Leidest du unter Verdauungsstörungen oder sonstigen Symptomen, bei denen du das Gefühl hast, sie hängen mit deiner Ernährung zusammen? Dann kann es helfen, ein Ernährungstagebuch zu führen. Dadurch bekommst du ein besseres Gefühl dafür, was du verträgst und was nicht. Dort kannst du auch alles andere notieren, was sich auf den Körper auswirken kann: Ob du viel oder wenig Stress hattest, ausreichend getrunken hast oder gut geschlafen hast. So lässt sich oft ein Muster erkennen. Wichtigster Tipp: Höre auf deinen Körper! Wenn du das Gefühl hast, Gluten bekommt dir nicht, dann lass es weg. Wenn du es gut verträgst, dann gibt es keinen Grund dafür, eine generelle Angst vor Gluten zu haben.

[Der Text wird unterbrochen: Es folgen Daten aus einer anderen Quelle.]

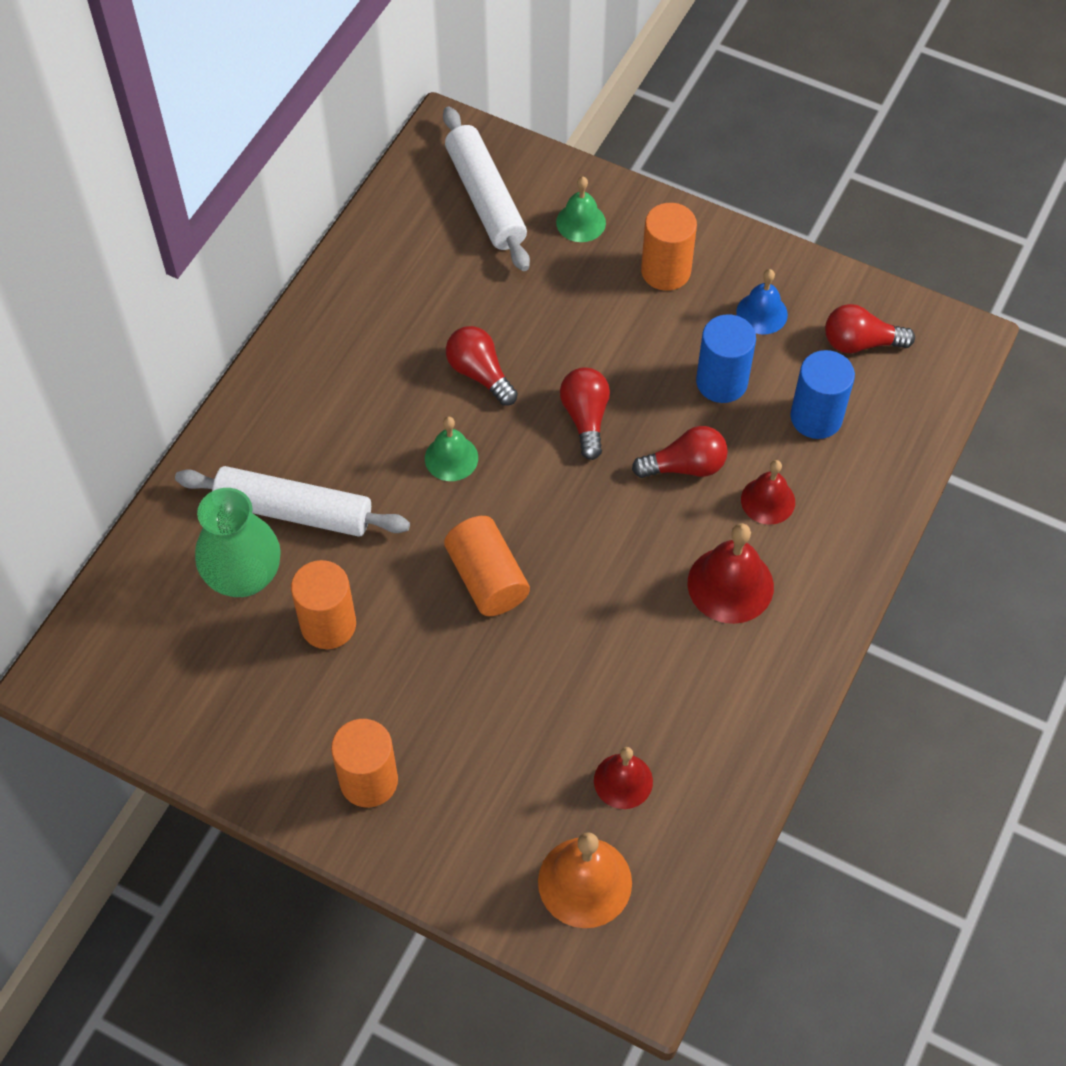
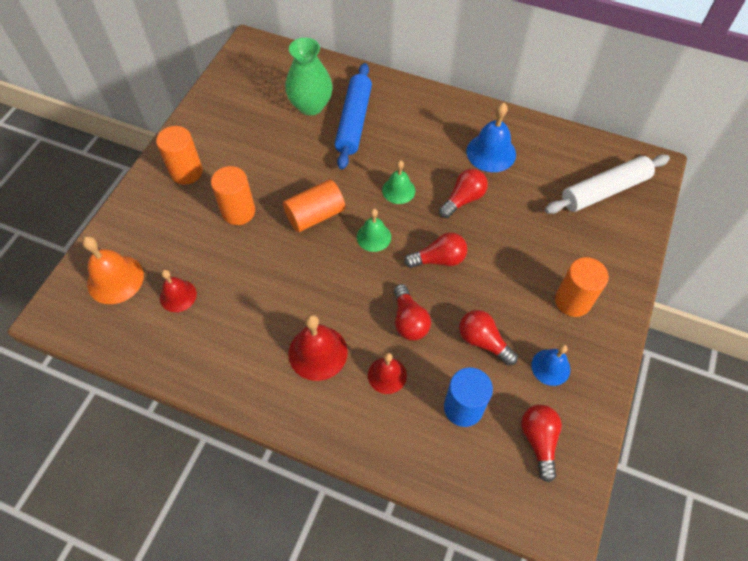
camera: 85 degrees right, 0 degrees up
(294, 511) = (354, 121): white rolling pin -> blue rolling pin
(328, 625) = (282, 144): orange cylinder -> orange cylinder (238, 212)
(392, 325) = (491, 152): none -> blue bell
(581, 222) = (601, 246): green bell -> green bell (374, 237)
(721, 382) = (483, 341): blue cylinder -> red light bulb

Es gibt unzählige glutenfreie Produkte, bei denen selbst die Hersteller ganz offen sagen, dass sie aus rein kommerziellen Gründen ins Sortiment genommen wurden, da sich das Label „glutenfrei“ gerade gut verkauft. Glutenfreie Produkte sind nicht immer gesünder, dafür oft überteuert. Besser ist: Achte auf eine ausgewogene, gesunde Ernährung mit frischen Produkten. Es spricht überhaupt nichts dagegen, die glutenhaltigen Getreidesorten (Weizen, Roggen, Gerste, Hafer) öfter durch glutenfreie Alternativen (Amarant, Hirse, Buchweizen) zu ersetzen. Vielleicht entdeckst du dadurch gleich ein paar ganz neue, leckere Rezepte. Doch eine strikt glutenfreie Ernährung ist nur für Zöliakie-Kranke wirklich notwendig.
Glutenfrei zu backen ist nicht einfach. Dass Backwaren innen saftig sind und luftige Poren haben, außen dafür braun und knusprig werden, liegt unter anderem am Gluten. Deshalb enthalten glutenfreie Produkte und Fertigmischungen oft synthetische Zusätze.